Hi,
As far as I am aware I should be able to profile an openacc application using nvprof, but whenever I attempt to profile an application nvprof reports that no kernels were profiled.
I.e.
Using the vecaddmod example from the openacc getting started guide (corrected so that it compiles)
! Fortran OpenACC example from the PGI OpenACC Getting Started Guide
! Chapter 2.10.1 - Vector Addition on the GPU
! http://www.pgroup.com/doc/openacc_gs.pdf
module vecaddmod
implicit none
contains
subroutine vecaddgpu( r, a, b, n )
real, dimension(:) :: r, a, b
integer :: n
integer :: i
!$acc kernels loop copyin(a(1:n),b(1:n)) copyout(r(1:n))
do i = 1, n
r(i) = a(i) + b(i)
enddo
end subroutine
end module
program main
use vecaddmod
implicit none
integer :: n, i, errs, argcount
real, dimension(:), allocatable :: a, b, r, e
character*10 :: arg1
argcount = command_argument_count()
n = 1000000 ! default value
! @note - Corrected operator = to ==
if( argcount == 1 )then
call get_command_argument( 1, arg1 )
read( arg1, '(i)' ) n
if( n <= 0 ) n = 100000
endif
allocate( a(n), b(n), r(n), e(n) )
do i = 1, n
a(i) = i
b(i) = 1000*i
enddo
! compute on the GPU
call vecaddgpu( r, a, b, n )
! compute on the host to compare
do i = 1, n
e(i) = a(i) + b(i)
enddo
! compare results
errs = 0
do i = 1, n
if( r(i) /= e(i) )then
errs = errs + 1
endif
enddo
print *, errs, ' errors found'
if( errs ) call exit(errs)
end program
saved as f1.f90 and compiled using
pgfortran -acc -fast -Minfo=accel -g f1.f90
attempting to capture data results in the following output.
nvprof f1.exe
0 errors found
==3648== NVPROF is profiling process 3648, command: f1.exe
==3648== Profiling application: f1.exe
==3648== Profiling result:
No kernels were profiled.
==3648== API calls:
No API activities were profiled.
==3648== Warning: Some profiling data are not recorded.
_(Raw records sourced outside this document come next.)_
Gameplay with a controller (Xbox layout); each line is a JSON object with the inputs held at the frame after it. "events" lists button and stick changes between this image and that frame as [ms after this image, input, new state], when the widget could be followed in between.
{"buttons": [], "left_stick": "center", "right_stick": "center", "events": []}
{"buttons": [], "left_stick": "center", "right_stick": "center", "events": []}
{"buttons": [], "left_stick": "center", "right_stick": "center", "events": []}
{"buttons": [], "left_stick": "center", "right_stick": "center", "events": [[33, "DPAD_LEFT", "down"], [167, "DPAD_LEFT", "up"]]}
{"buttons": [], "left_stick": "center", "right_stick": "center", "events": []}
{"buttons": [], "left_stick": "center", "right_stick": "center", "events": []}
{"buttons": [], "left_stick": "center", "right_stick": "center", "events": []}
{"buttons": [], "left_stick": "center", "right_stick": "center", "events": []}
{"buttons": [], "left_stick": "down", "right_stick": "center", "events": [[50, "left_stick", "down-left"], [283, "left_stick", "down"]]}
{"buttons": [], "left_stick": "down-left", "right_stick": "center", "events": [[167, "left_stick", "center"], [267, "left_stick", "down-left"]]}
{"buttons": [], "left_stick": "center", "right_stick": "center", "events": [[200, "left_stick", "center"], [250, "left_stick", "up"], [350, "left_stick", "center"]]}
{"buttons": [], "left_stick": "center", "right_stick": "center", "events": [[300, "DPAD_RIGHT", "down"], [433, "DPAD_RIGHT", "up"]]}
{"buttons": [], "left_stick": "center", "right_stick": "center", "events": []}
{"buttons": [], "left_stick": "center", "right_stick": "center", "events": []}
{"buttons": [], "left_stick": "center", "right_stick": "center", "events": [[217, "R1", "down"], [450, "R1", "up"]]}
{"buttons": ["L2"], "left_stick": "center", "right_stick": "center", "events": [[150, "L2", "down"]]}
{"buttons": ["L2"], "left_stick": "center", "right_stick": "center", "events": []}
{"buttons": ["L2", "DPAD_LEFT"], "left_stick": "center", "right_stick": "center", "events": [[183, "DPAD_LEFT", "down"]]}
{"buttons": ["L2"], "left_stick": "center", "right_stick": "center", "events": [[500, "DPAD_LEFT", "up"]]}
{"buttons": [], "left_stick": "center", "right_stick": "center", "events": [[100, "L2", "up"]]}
Make sure cudaProfilerStop() or cuProfilerStop() is called before application exit to flush profile data.
Running the file with
PGI_ACC_TIME=1
PGI_ACC_NOTIFY=1
gives the following output
0 errors found
PGI: "acc_shutdown" not detected, performance results might be incomplete.
Please add the call "acc_shutdown(acc_device_nvidia)" to the end of your application to ensure that the performance results are complete.
launch CUDA kernel file=C:\Users\ptheywood\SATGPU\vecaddmod\f1.f90 function=vecaddgpu line=14 device=0 threadid=1 num_gangs=7813 num_workers=1 vector_length=128 grid=7813 block=128
Accelerator Kernel Timing data
C:\Users\ptheywood\SATGPU\vecaddmod\f1.f90
vecaddgpu NVIDIA devicenum=0
time(us): 3,708
13: compute region reached 1 time
14: kernel launched 1 time
grid: [7813] block: [128]
device time(us): total=0 max=0 min=0 avg=0
13: data region reached 1 time
13: data copyin transfers: 5
device time(us): total=2,449 max=1,213 min=5 avg=489
17: data region reached 1 time
17: data copyout transfers: 1
device time(us): total=1,259 max=1,259 min=1,259 avg=1,259
call acc_shutdown(acc_device_nvidia)
prior to the final if statement does not resolve the PGI message either.
Version numbers as follows:
pgfortran --version
pgfortran 15.10-0 64-bit target on x86-64 Windows -tp haswell
The Portland Group - PGI Compilers and Tools
Copyright (c) 2015, NVIDIA CORPORATION. All rights reserved.
nvprof --version
nvprof: NVIDIA (R) Cuda command line profiler
Copyright (c) 2012 - 2015 NVIDIA Corporation
Release version 7.5.18 (21)
Is there anything that I am missing?
Thanks,
Peter.